With the growing interest in this popular field, jobs will most likely go to those with doctoral degrees, while master’s degree-holders will find the road to entry into the forensic psychology workplace highly competitive. National long-term projections of employment growth may not reflect local and/or short-term economic or job conditions and do not guarantee actual job growth.

How much competition will I face for a job?

Job prospects will be best for forensic psychologists with a doctoral degree. Graduates with a master’s degree will find stiff competition for jobs because of the limited number of forensic psychology positions that require only a master’s degree. Bachelor’s degree holders will also be limited in the forensic psychology careers they may pursue, although some might find work as an assistant in a rehabilitation center.

What kinds of companies hire forensic psychologists?

Often, people in forensics will work as independent contractors and consultants. According to the BLS, forensic psychologists are most frequently employed by the following types of industries or offices:

  • Federal executive branches
  • Health practitioners offices
  • Prosecutors’ offices
  • Law firms
  • Insurance companies

How do I advance in my forensic psychology career?

Education is key to forensic psychologists, and those who provide expert analysis or testimony often have a master’s degree or doctorate. In addition, those who provide expert testimony need many years of work experience in their profession, as well as a sterling reputation in the field. If you decide you want to take the educational route to become a forensic pathologist, you’ll need to earn a medical degree and complete a residency program, as well as get board certified in forensic pathology.

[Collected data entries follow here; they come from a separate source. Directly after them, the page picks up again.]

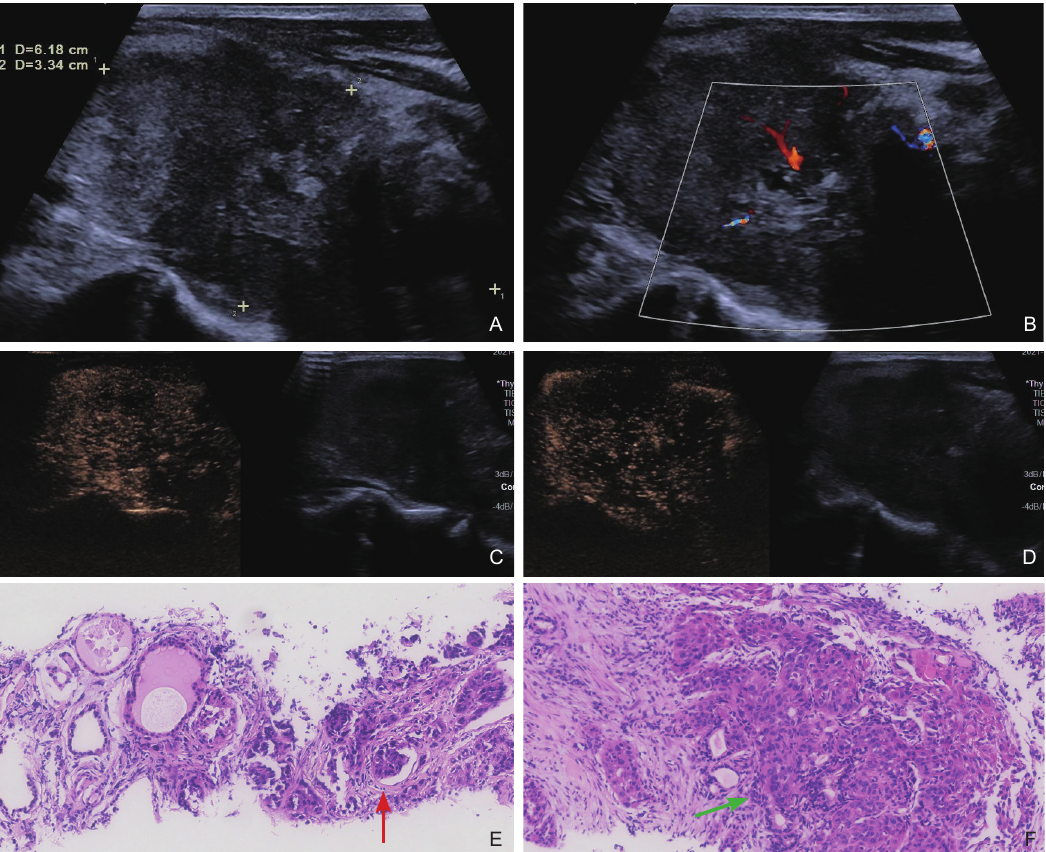
Figure 2 Conventional US and CEUS findings in case two. (A) Two-dimensional US showed a hypoechoic mass in the right lobe of thyroid, with unclear margin and irregular shape; (B) Rich and irregular blood flow signals were detected in and around the mass; (C) CEUS showed irregular low enhancement at 18s of arterial phase, and the tumor boundary was more clear than two-dimensional US; (D) CEUS showed rapid washout of the mass (20s); (E) HE staining, 200 × magnification (red arrow indicated squamous-cell carcinoma); (F) HE staining, 200 × magnification (green arrow indicated squamous-cell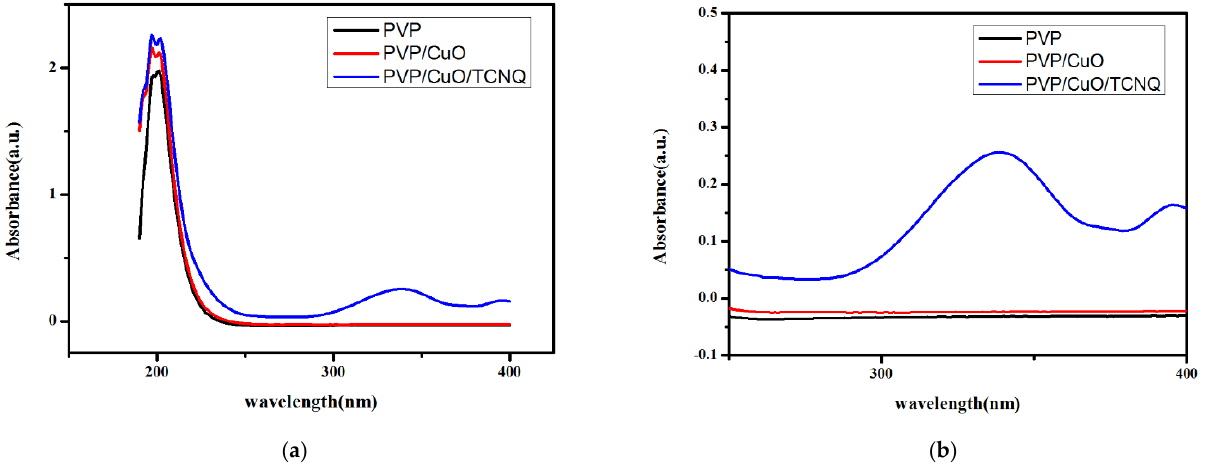
Figure 6. ( a ) UV – Vis spectrum of PVP, PVP/CuO, and PVP/CuO/TCNQ composites, and ( b ) enlarged image of ( a ).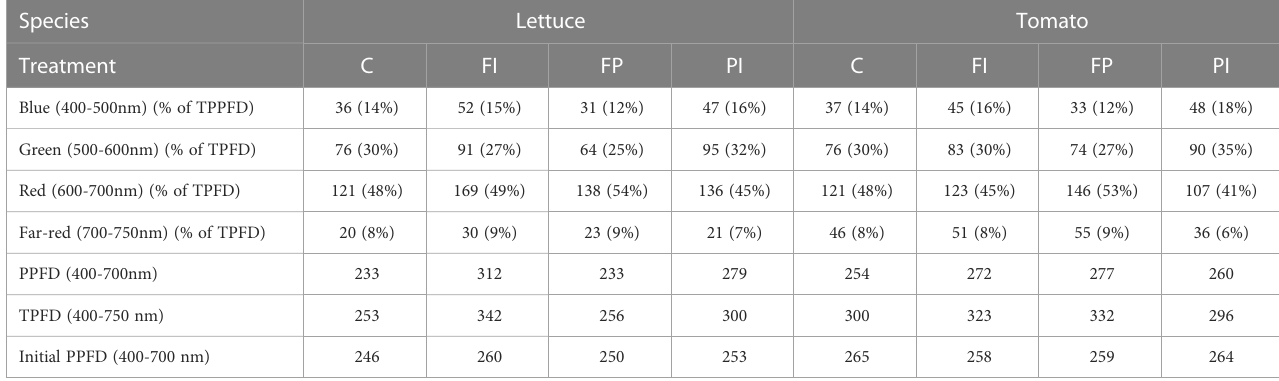
TABLE 1 Light intensity and spectra under OSC fi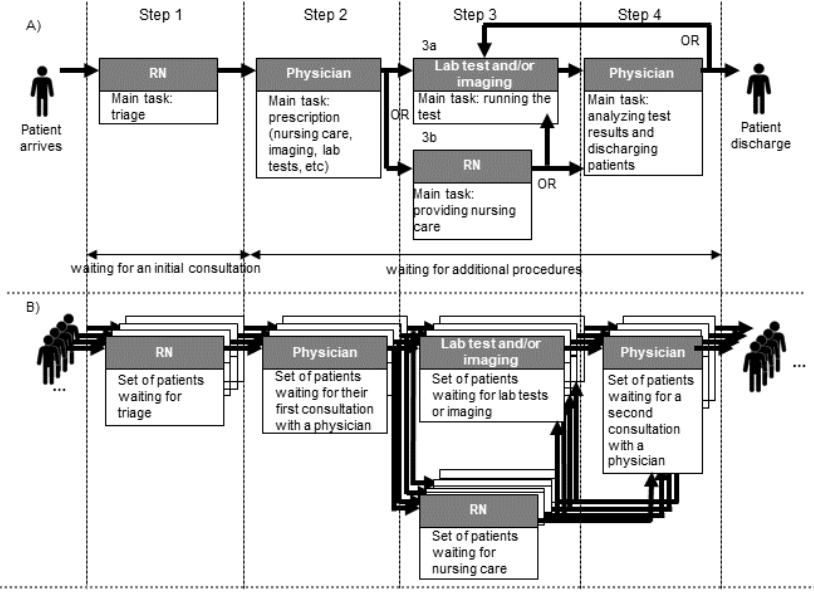
Figure 3. Schematic description of patients’progression through the pediatric emergency department. Panel A describes the main tasks to be performed by the registered nurses and the physician at each step in the care process for a single patient. Panel B highlights that the pediatric emergency department care process is the same for all patients. RN: registered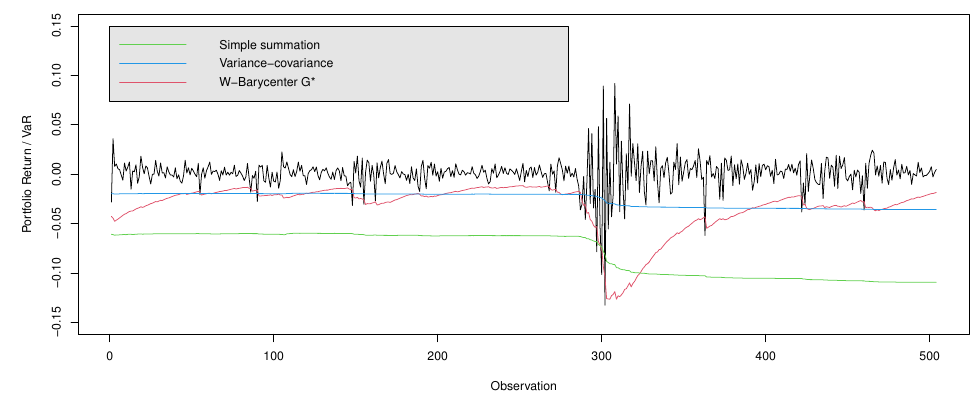
Figure 1. Daily Return series and VaR during the COVID-19 pandemic.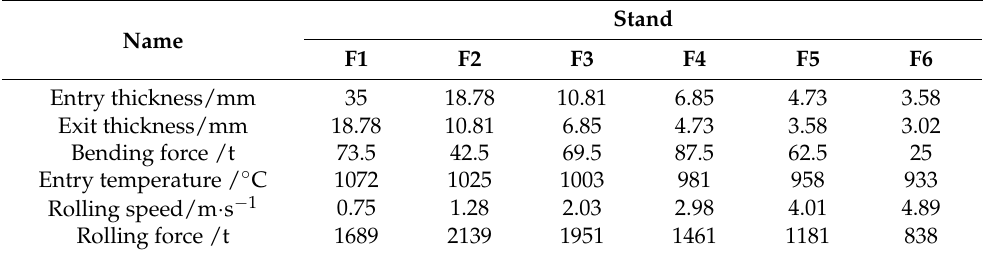
Table 1. Model simulation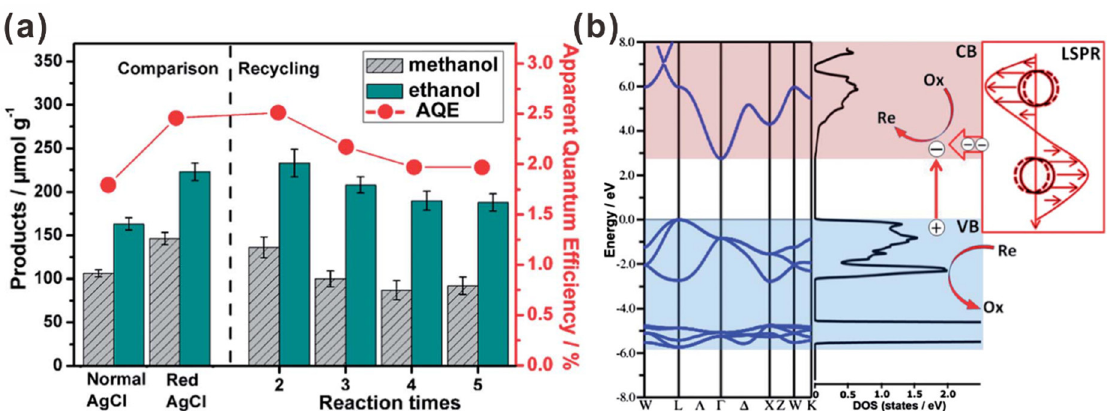
Figure 5. ( a ) The comparison of the photocatalytic efficiency for CO 2 reduction to CH 3 OH and C 2 H 5 OH with red Ag/AgCl, and ( b ) a schematic illustration of physical photocatalytic mechanism. Reproduced with permission from Reference [82]. Copyright 2014 Royal Society of Chemistry.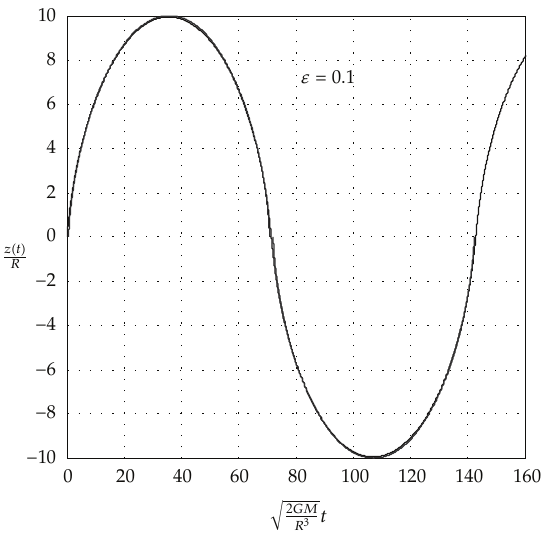
Figure 4: The function z (cid:4) t (cid:5) with ε (cid:7) 0 . 1, the solid line corresponds to numerical integration of (cid:4) 3.1 (cid:5) , the dashed line represents the outer solution (cid:4) 3.23 (cid:5)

Experience in law enforcement, legal procedures, and computer science may also help advance your career within the field of forensic psychology.

Like any profession, forensic psychology has its exciting days and its routine ones. In the end, however, the research, analysis and informed opinions that forensic psychologists produce have a powerful impact on the criminal justice system and the public at large.